Data entries
======

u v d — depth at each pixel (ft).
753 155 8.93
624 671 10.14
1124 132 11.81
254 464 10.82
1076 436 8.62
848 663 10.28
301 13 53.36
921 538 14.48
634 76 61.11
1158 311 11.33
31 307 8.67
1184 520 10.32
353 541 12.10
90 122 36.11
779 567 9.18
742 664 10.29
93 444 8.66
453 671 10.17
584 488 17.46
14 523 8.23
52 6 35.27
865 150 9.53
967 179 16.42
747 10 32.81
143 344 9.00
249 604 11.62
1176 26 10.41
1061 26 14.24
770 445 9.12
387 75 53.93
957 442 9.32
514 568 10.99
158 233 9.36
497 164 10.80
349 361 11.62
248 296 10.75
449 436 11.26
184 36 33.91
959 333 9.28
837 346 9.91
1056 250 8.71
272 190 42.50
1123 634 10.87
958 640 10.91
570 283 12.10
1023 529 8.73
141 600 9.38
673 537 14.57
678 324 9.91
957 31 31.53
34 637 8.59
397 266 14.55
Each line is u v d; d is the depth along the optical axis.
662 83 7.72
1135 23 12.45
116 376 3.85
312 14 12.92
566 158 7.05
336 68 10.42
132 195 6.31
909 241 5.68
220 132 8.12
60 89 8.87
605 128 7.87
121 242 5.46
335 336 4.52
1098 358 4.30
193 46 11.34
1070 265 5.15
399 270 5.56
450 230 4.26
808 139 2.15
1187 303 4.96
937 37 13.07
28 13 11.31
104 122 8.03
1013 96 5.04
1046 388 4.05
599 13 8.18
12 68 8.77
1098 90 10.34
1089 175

======

(Prompt): Among the lines above, find those holding "depth" and copy each one.

(Your solution):
u v d — depth at each pixel (ft).
Each line is u v d; d is the depth along the optical axis.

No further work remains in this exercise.